The test in question was trying to open a file by name, no big deal, right? Well, in this case, the filename had an accented character, so it was a big deal. Getting to the bottom of it, I learned some new things about Python and Unicode.
On the disk is a file named lé.txt. On the Mac, this file can be opened by name, on Ubuntu, it cannot. Looking into it, the filename we’re using, and the filename it has, are different:
>>> fname = u"l\u00e9.txt".encode('utf8')
On the Mac, that filename will open that file:
<open file 'lé.txt', mode 'r' at 0x1004250c0>
On Ubuntu, not so much:
Traceback (most recent call last):
File "<stdin>", line 1, in <module>
IOError: [Errno 2] No such file or directory: 'l\xc3\xa9.txt'
What’s with the two different strings that seem to both represent the same text? Wasn’t Unicode supposed to get us out of character set hell by having everyone agree on how to store text? Turns out it doesn’t make everything simple, there are still multiple ways to store one string.
In this case, the accented é is represented as two different UTF-8 strings: both as ‘\xc3\xa9’ and as ‘e\xcc\x81’. In pure Unicode terms, the first is a single code point, U+00E9, or LATIN SMALL LETTER E WITH ACUTE. The second is two code points: U+0065 (LATIN SMALL LETTER E) and U+0301 (COMBINING ACUTE ACCENT). Turns out Unicode has both a single combined code point for accented e, and also two code points that together can mean accented é.
This demonstrates a complicated Unicode concept known as equivalence and normalization. Unicode defines complex rules that make it so that our two strings are “equivalent”.
On the Mac, trying to open the file with either string works, on Ubuntu, you have to use the same form as is stored on disk. So to open the file reliably, we have to try a number of different Unicode normalization forms to be sure to open it.

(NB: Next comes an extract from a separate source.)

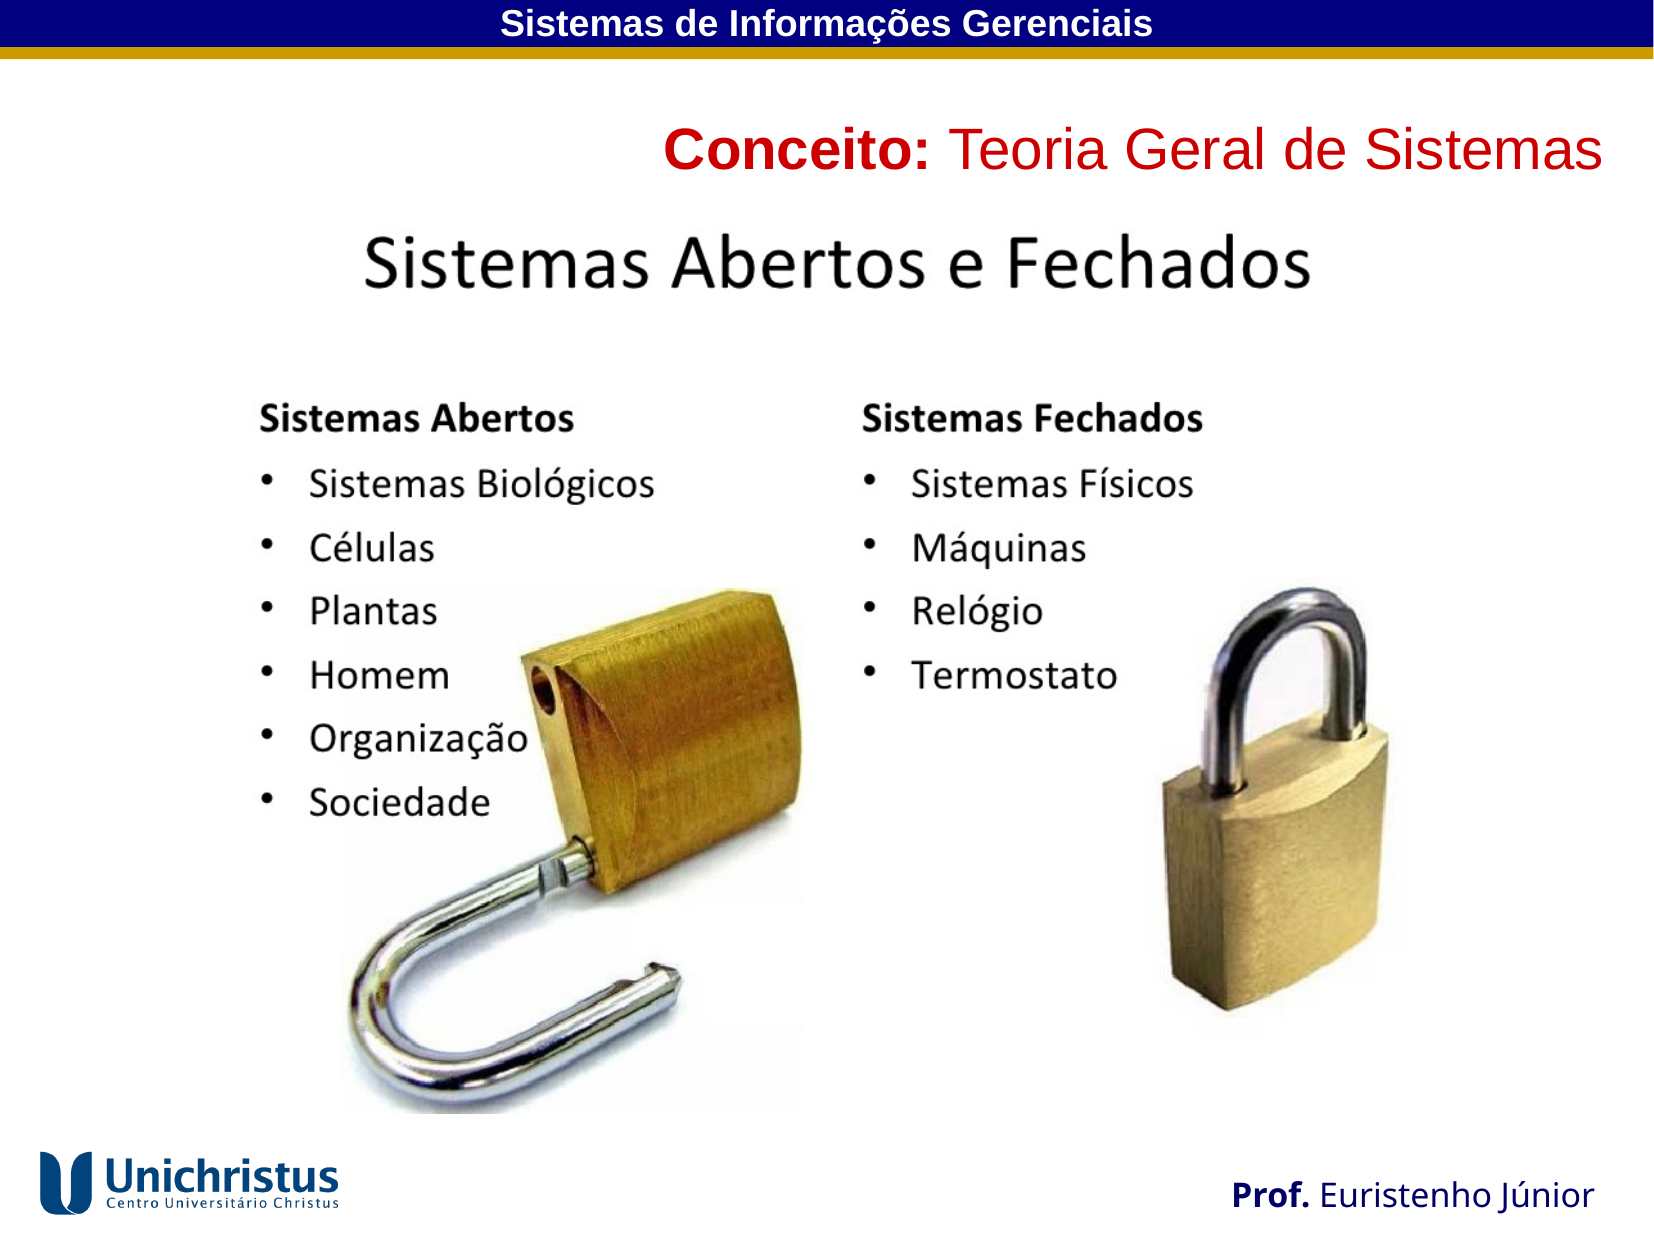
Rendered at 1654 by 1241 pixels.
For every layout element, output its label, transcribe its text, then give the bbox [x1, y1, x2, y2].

Python provides the unicodedata.normalize function which can perform the normalizations for us:
>>> import unicodedata
>>> fname = u"l\u00e9.txt"
>>> unicodedata.normalize("NFD", fname)
Unfortunately, you can’t be sure in what normalization form a filename might be. The Mac likes to create them in decomposed form, but Ubuntu seems to prefer composed form. Seems like a fool-proof file opener would need to try the four different normalization forms (NFD, NFC, NFKD, NFKC) to be sure to open a file with non-ASCII characters in it, but that also seems like a huge pain. Is it really true I have to jump through those hoops to open these files?